Григорий Чуйко вернулся в такую дождливую ночь. Два часа блуждал он по степи и не мог найти родного села. Какие-то сожженные хаты возникали в тумане, какие-то

голые разлапистые деревья, гиблая тоска опустошенных мест. Он был отпущен домой на четыре месяца; с его правым больным легким была проделана операция — в легкое был вдут воздух: называлось это странным словом, которое Григорий не запомнил. Он так и не добрался до родного села, и только по мрачно темневшему остову ветряной мельницы определил, что находится вблизи соседнего большого села, где жила мать жены. Тяжелая грязь налипала на сапоги, иногда он проваливался в глубокие лужи и останавливался, чтобы набрать дыхание. Рукава его шинели были мокры, под намокшей шапкой остывал, холодя голову, пот. Ветер тонко свистел в острых листьях неснятой кукурузы или волчьим воем ныл в телеграфных столбах с порванной проволокой.

В соседнем селе его встретили такие же сожженные хаты. Все было глухо, черно и мертво. Он прошел мимо нескольких развалин и увидел строение, наполовину сгоревшее. Только стебли очерета и кукурузы, которыми оно наскоро было покрыто, означали, что из остатков своего жилища человек соорудил подобие пристанища. Григорий нащупал дверь и вошел в дом. Плошка с коптящим фитилем едва освещала его. На лежанке уцелевшей печи, подперев голову руками, лежал лицом вниз человек. Его тяжелое дыхание сопровождалось судорожными глотками нехватавшего воздуха, — казалось, у человека были только обрывки легких, и Григорий сам ощутил в эту минуту все то болезненное, что было и у него внутри…
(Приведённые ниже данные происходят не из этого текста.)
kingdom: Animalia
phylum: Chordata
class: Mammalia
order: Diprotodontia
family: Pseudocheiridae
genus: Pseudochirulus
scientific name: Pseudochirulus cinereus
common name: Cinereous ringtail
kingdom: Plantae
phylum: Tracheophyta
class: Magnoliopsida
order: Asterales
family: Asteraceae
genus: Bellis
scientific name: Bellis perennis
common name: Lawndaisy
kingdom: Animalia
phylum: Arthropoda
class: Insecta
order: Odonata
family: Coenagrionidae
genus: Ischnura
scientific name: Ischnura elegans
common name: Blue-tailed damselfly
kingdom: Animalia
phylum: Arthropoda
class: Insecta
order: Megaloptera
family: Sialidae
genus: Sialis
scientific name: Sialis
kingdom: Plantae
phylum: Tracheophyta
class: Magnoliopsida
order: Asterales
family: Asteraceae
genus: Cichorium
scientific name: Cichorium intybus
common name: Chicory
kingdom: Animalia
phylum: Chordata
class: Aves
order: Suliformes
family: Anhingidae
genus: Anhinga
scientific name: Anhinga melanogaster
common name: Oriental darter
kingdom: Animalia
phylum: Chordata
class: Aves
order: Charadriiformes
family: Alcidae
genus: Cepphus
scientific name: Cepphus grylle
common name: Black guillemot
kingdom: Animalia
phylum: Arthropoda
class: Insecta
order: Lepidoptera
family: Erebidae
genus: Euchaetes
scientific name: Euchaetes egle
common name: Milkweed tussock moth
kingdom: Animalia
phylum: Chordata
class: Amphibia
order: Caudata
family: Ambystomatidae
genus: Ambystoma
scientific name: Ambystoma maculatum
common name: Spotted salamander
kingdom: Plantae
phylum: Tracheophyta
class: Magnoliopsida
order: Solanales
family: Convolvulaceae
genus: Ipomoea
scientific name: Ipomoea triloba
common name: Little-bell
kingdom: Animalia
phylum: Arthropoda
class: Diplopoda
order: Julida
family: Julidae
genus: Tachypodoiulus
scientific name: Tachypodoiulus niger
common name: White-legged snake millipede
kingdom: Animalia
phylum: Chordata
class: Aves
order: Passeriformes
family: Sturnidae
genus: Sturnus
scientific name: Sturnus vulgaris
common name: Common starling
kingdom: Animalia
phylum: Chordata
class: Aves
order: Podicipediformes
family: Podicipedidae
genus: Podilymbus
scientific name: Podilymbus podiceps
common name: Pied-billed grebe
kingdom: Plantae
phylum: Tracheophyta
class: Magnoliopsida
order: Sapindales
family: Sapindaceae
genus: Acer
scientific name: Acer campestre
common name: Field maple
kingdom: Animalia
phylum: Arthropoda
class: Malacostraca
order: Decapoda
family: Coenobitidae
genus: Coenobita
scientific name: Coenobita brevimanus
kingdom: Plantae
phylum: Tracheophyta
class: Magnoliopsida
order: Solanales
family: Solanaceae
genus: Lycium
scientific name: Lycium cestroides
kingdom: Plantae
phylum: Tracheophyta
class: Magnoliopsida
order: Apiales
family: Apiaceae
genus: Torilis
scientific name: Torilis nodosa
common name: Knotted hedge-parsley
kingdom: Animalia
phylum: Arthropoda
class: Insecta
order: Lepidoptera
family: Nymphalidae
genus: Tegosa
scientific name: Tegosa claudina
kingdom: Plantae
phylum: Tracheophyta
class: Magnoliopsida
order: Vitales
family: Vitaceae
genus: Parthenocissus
— Здравствуйте, — сказал он, снимая обеими руками мокрую шапку. — Не скажете мне случаем — чи жив кто из Чуйко?

Человек поднял голову, но женский отзывчивый голос с печи опередил его ответ:

— Вам кого из Чуйко? Вы-то сами кто будете?

— Я — Григорий Чуйко. А ищу свою жинку, а може, кто еще из родни найдется.

На печи зашевелились, и босая, еще степенная женщина проворно спустилась с печи.

— Григорий Чуйко? — спросила она, приблизив к его лицу плошку. — А я думала, что и в живых вас уже нема. Да мы же ваши родичи.

Она подняла плошку над своей головой, и он узнал Алену, старшую сестру жены.

Минуту спустя он уже сидел рядом с больным ее мужем и жадно слушал про все, сам дивясь томлению и горькому покою в себе после дождя и пустынного окаянства ночи.

— Ах боже мой, — говорила женщина, — черный, як земля, лицом стали… боже, боже! Серденько мое! Нема наших чоловиков, всих нимци погнали. Один мой остался, да чи он жив, чи не жив — сами подивитесь.

Муж ее был ранен немцами в легкое еще в прошлую мировую войну. Свыше двадцати лет свистело и сипело у него в груди, и он мог спать лишь лицом вниз, подперев руками голову… Галя была жива: свыше полутора лет скрывалась она от немцев, и им так и не удалось угнать ее. Он должен был сейчас же, еще этой же ночью, ее увидеть. Но хата его была сожжена, и Галя с матерью жили в землянке. Женщина пошла проводить его до землянки. Опять дождь заплескал в лицо, и в оголенных ветвях шумел ветер. Вскоре они дошли до низенького входа в землянку. Чуйко спустился по ступенькам и открыл дверь. От керосиновой лампочки с приспущенным фитилем тяжело пахло плохо очищенным бензином.

— Галя! — позвал Чуйко в полумрак, и она сейчас же, будто ожидала его прихода, кинулась к нему…

— Гриша! — сказала она со стоном и припала к его груди. Он обнял ее. Сестра ее отвернулась и, тоже заплакав, выбралась из землянки, чтобы не мешать им.

— Ты ли это, Гриша? — спросила Галя, отрываясь от него и вглядываясь в столь изменившееся его лицо. — Болел ты, что ли? — спросила она скорбно.

— Так… ранило маленько, — ответил он уклончиво: он побоялся сказать, что у него туберкулез.